**SELECTION**
— START —

February 15, 2019
Orli Shaham with Detroit Symphony
Christian Steiner

By Colin Anderson, Classical Source, February 15, 2019

Think Adagio for Strings and Samuel Barber comes to mind (most probably). Not that he was the first to coin the title – that may have been Guillaume Lekeu in 1891. Barber has recently been joined in (almost similar) titular terms by Cindy McTee, and like the Barber, her example is from a bigger work (Symphony No.1, CD review-link below), his from the Opus 11 String Quartet. McTee’s (nearly-twelve-minute) Adagio owes to Penderecki’s Polish Requiem and is a well-expressed and consoling if uneasy lament, while perhaps finding something beatific in the closing measures, a sad, tear-stained, acceptance: that’s my version anyway.

Barber’s Adagio – today invariably used in memoriam or in response to tragedy – is as eloquent and as moving as anything on the musical planet, here a ten-minute tribute to the recently late John Dingell (House of Representatives) moulded magnetically by Leonard Slatkin’s hands (he was baton-less throughout the concert), and, like the McTee, DSO members were sensitive and intense in response, the Barber climax especially riveting, the sort of music-making that pins you against the wall.

— END —

**DATASET CONTENT**
— START —

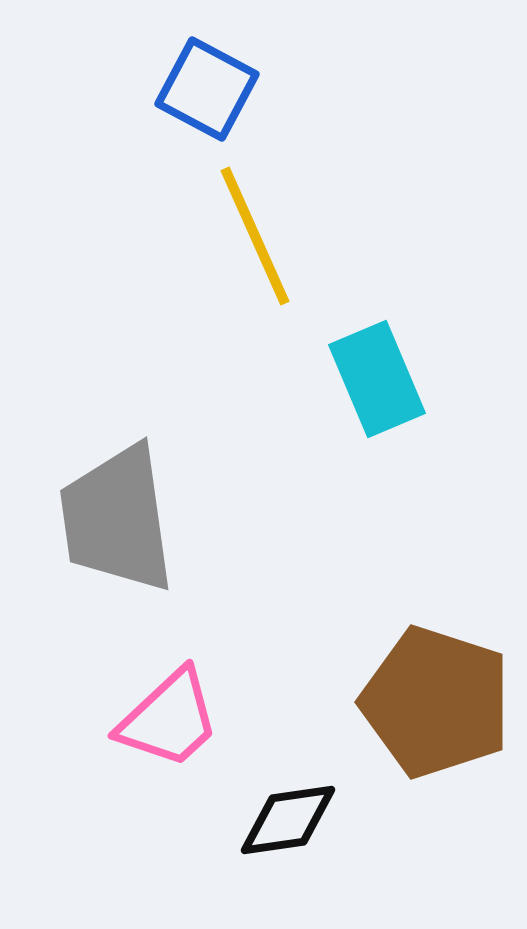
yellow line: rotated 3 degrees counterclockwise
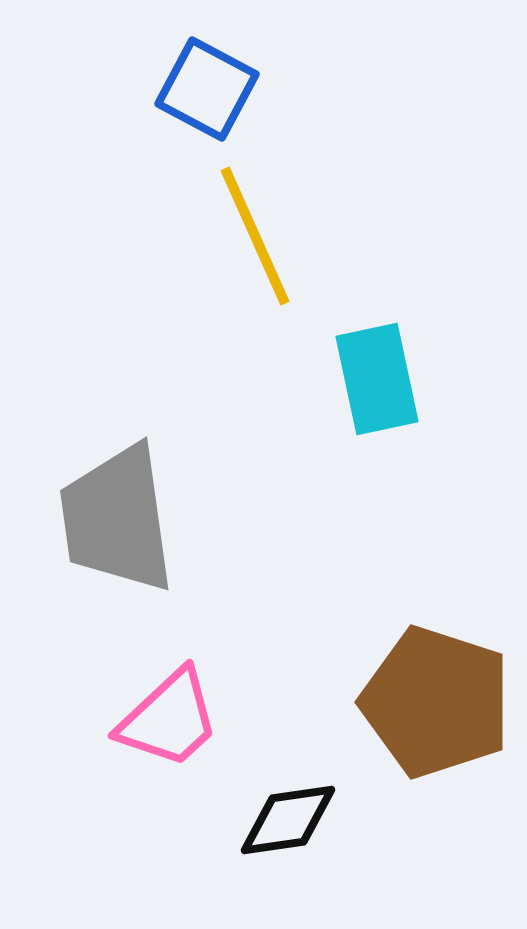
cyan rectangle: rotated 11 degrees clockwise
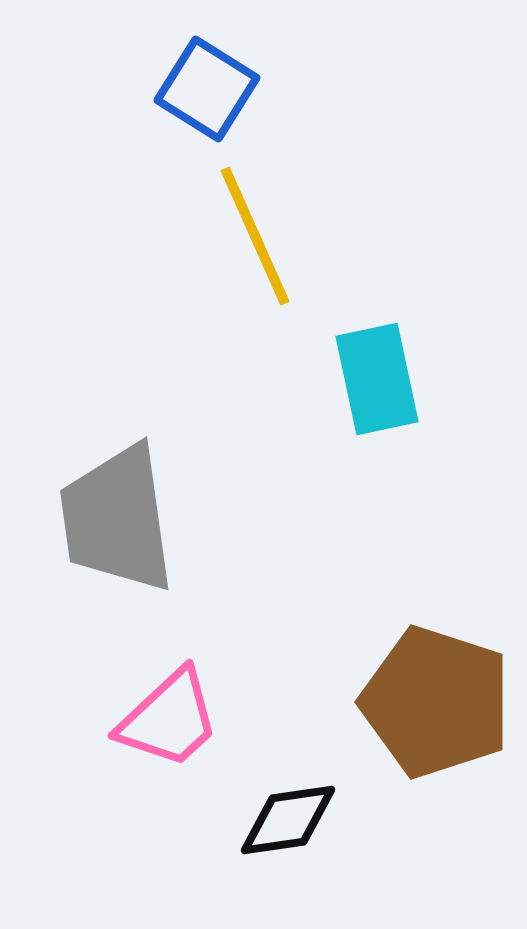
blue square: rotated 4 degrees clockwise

— END —

**REQUIREMENTS**
Copy word for word the passage of the concert review that opens with "Think Adagio for" and closes with "my version anyway.".

**RESULT OF THE EXERCISE**
Think Adagio for Strings and Samuel Barber comes to mind (most probably). Not that he was the first to coin the title – that may have been Guillaume Lekeu in 1891. Barber has recently been joined in (almost similar) titular terms by Cindy McTee, and like the Barber, her example is from a bigger work (Symphony No.1, CD review-link below), his from the Opus 11 String Quartet. McTee’s (nearly-twelve-minute) Adagio owes to Penderecki’s Polish Requiem and is a well-expressed and consoling if uneasy lament, while perhaps finding something beatific in the closing measures, a sad, tear-stained, acceptance: that’s my version anyway.